*TASKS AND EXERCISES*
1. In the text on long-distance relationships, what does the writer compare a long-distance relationship to?
2. List every thing the writer says they hate in the paragraph of the text on long-distance relationships that begins "It's not because I hate talking on the phone".

*TEXT UNDER STUDY*

-------

I want to say that right now. Sure, it was a long-distance relationship, and like all long-distance relationships, it was from hell.

But I'm over my ex, and I have a wholly rational perspective on the whole genre of long-distance relationships: I hate them--passionately and thoroughly--but I am not bitter.

I am simply determined never to get involved with anyone who lives outside my zip code for the rest of my life.

It's not because I hate talking on the phone, although I do. I also hate paying huge phone bills, hate hearing my roommates yell at me to get off the phone and hate thinking about time zone differences. I even hate the Midwest.

But none of these reasons captures the true horror of long-distance love. I hate distant relationships because of the way they enslave lovestruck collegiates. No freedom is allowed for those unlucky ones joined by the fiber optic umbilical cord.

A LONG-DISTANCE relationship is like a receding hairline; no matter how hard you try, you can't get it off of your mind. You can't just go out alone to Pinocchio's and know that you'll see him or her soon enough at Justice or Ec 10. Nor can you just block your partner out of your mind when studying for a test or writing a paper, assured that you'll meet over baked fish pizzola in just a few hours.

The distance is suffocating. You can't get away from the relationship, which means that you can't get away from Ma Bell.

It's you, your partner and that phone. When you're not thinking about your mate, you feel guilty that your mind is elsehere. When you are thinking about your mate, you wonder whether your significant other's mind is elsewhere.

When you think your long distance lover's mind may be elsewhere--and his or her mind is often the least of your concerns at this point--then you spend most of your time convincing yourself that you are still numero uno.

Then you wait by the phone until the next call comes. And when it does, you feel guilty again--this time for merely presuming any infidelity.

You have a wonderful conversation--at late-night rates, to boot. Finally, everything is peachy keen, until you hang up. Then the cycle begins anew.

SO WHAT is the solution?

Decide if it's really worth it. Do you really need to suffer the guilt, the angst and the deprivation that a long-distance relationship entails? Are you really really in love, like I-want-to-get-married love?

-------

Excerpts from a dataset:
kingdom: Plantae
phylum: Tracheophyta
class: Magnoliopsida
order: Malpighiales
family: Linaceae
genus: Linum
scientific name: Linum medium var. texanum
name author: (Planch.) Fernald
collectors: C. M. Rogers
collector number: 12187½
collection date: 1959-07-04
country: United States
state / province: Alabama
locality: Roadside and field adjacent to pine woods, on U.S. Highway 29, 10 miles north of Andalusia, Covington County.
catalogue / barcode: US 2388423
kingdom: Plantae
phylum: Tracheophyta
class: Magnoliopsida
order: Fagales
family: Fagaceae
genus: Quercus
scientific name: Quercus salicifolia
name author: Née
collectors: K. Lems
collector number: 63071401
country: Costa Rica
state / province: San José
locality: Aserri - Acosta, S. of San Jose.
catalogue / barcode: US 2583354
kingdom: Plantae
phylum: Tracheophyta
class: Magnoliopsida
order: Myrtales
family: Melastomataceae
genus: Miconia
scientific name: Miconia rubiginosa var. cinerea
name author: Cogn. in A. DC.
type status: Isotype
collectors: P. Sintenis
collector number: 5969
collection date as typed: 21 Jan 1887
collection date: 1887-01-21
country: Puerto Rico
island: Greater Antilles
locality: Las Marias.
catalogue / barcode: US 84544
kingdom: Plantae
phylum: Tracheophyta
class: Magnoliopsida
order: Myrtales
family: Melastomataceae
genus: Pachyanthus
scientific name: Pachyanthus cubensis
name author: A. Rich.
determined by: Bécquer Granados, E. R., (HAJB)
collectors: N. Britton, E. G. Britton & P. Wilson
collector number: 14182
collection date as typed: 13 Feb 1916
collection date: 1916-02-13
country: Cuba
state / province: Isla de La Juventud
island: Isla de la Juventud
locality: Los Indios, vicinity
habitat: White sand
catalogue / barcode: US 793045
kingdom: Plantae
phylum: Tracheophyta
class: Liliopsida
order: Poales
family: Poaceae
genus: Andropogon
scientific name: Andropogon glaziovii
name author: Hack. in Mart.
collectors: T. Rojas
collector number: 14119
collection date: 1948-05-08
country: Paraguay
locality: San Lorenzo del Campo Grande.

-------

*LIST OF ANSWERS*
1. A receding hairline.

2.
- Talking on the phone
- Paying huge phone bills
- Hearing roommates yell to get off the phone
- Thinking about time zone differences
- The Midwest